Recovering from Illness (平復帖)
Lu Ji (陸機, 261–303), Jin Dynasty (266–420)
Album leaf mounted as a handscroll, ink on paper, 23.7 x 20.6 cm, The Palace Museum, Beijing
Lu Ji, a native of Huating (now part of Shanghai), came from an eminent family: his grandfather Lu Xun (陸遜) and his father, Lu Kang (陸抗), were famous Wu generals. Lu Ji demonstrated great literary talent from an early age, and as he matured his intellectual abilities continued to extend beyond the creation of calligraphic forms. His treatise Rhymeprose on Literature (Wen Fu, 文賦), for example, has held an important place among ancient Chinese literary theories.

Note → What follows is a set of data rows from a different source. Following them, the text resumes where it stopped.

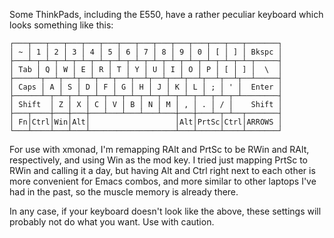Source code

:Some ThinkPads, including the E550, have a rather peculiar keyboard which looks
something like this:

    ┌───┬───┬───┬───┬───┬───┬───┬───┬───┬───┬───┬───┬───┬───────┐
    │ ~ │ 1 │ 2 │ 3 │ 4 │ 5 │ 6 │ 7 │ 8 │ 9 │ 0 │ [ │ ] │ Bkspc │
    ├───┴─┬─┴─┬─┴─┬─┴─┬─┴─┬─┴─┬─┴─┬─┴─┬─┴─┬─┴─┬─┴─┬─┴─┬─┴─┬─────┤
    │ Tab │ Q │ W │ E │ R │ T │ Y │ U │ I │ O │ P │ [ │ ] │  \  │
    ├─────┴┬──┴┬──┴┬──┴┬──┴┬──┴┬──┴┬──┴┬──┴┬──┴┬──┴┬──┴┬──┴─────┤
    │ Caps │ A │ S │ D │ F │ G │ H │ J │ K │ L │ ; │ ' │  Enter │
    ├──────┴─┬─┴─┬─┴─┬─┴─┬─┴─┬─┴─┬─┴─┬─┴─┬─┴─┬─┴─┬─┴─┬─┴────────┤
    │ Shift  │ Z │ X │ C │ V │ B │ N │ M │ , │ . │ / │    Shift │
    ├───┬────┼───┼───┼───┴───┴───┴───┴───┼───┼───┴─┬─┴──┬───────┤
    │ Fn│Ctrl│Win│Alt│                   │Alt│PrtSc│Ctrl│ARROWS │
    └───┴────┴───┴───┴───────────────────┴───┴─────┴────┴───────┘

For use with xmonad, I'm remapping RAlt and PrtSc to be RWin and RAlt,
respectively, and using Win as the mod key.  I tried just mapping PrtSc to RWin
and calling it a day, but having Alt and Ctrl right next to each other is more
convenient for Emacs combos, and more similar to other laptops I've had in the
past, so the muscle memory is already there.

In any case, if your keyboard doesn't look like the above, these settings will
probably not do what you want.  Use with caution.

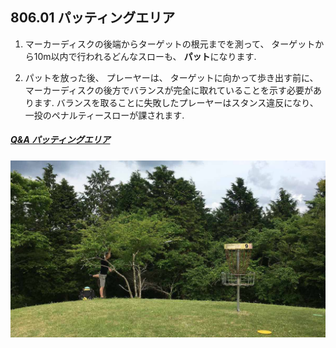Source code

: ## 806.01 パッティングエリア

1. マーカーディスクの後端からターゲットの根元までを測って、
ターゲットから10m以内で行われるどんなスローも、
**パット**になります.

1. パットを放った後、
プレーヤーは、
ターゲットに向かって歩き出す前に、
マーカーディスクの後方でバランスが完全に取れていることを示す必要があります.
バランスを取ることに失敗したプレーヤーはスタンス違反になり、
一投のペナルティースローが課されます.

##### [Q&A パッティングエリア](qa-put)


![富士山こどもの国](assets/img/kodomonokuni.jpg)
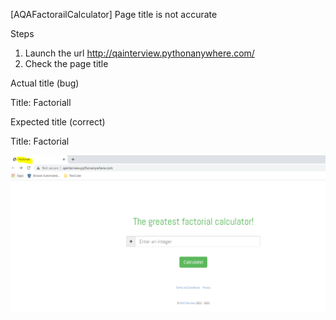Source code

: [AQAFactorailCalculator] Page title is not accurate

Steps
 1. Launch the url http://qainterview.pythonanywhere.com/
 2. Check the page title

Actual title (bug)

 Title: Factoriall

Expected title (correct)

 Title: Factorial

![3-Bug-Screenshot.png](../bug_screenshots/3-Bug-Screenshot.png)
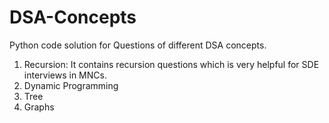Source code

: # DSA-Concepts

Python code solution for Questions of different DSA concepts.

1. Recursion: It contains recursion questions which is very helpful for SDE interviews in MNCs.
2. Dynamic Programming
3. Tree 
4. Graphs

This letter has survived almost two millennia to become a true calligraphic treasure. The letter itself has an unsophisticated style. The strokes are blunt and resemble bundles of silk or crooked iron wires — a far cry from the elegant calligraphic style of the Eastern Jin. Yet although the writing was rendered in draft-cursive (zhangcao, 章草), some of the characters are vertically oblong and tend to connect with characters that followed, showing a transition from draft-cursive to latter-day cursive script (jincao, 今草). For this reason, it is valuable for the study of the evolution of script forms.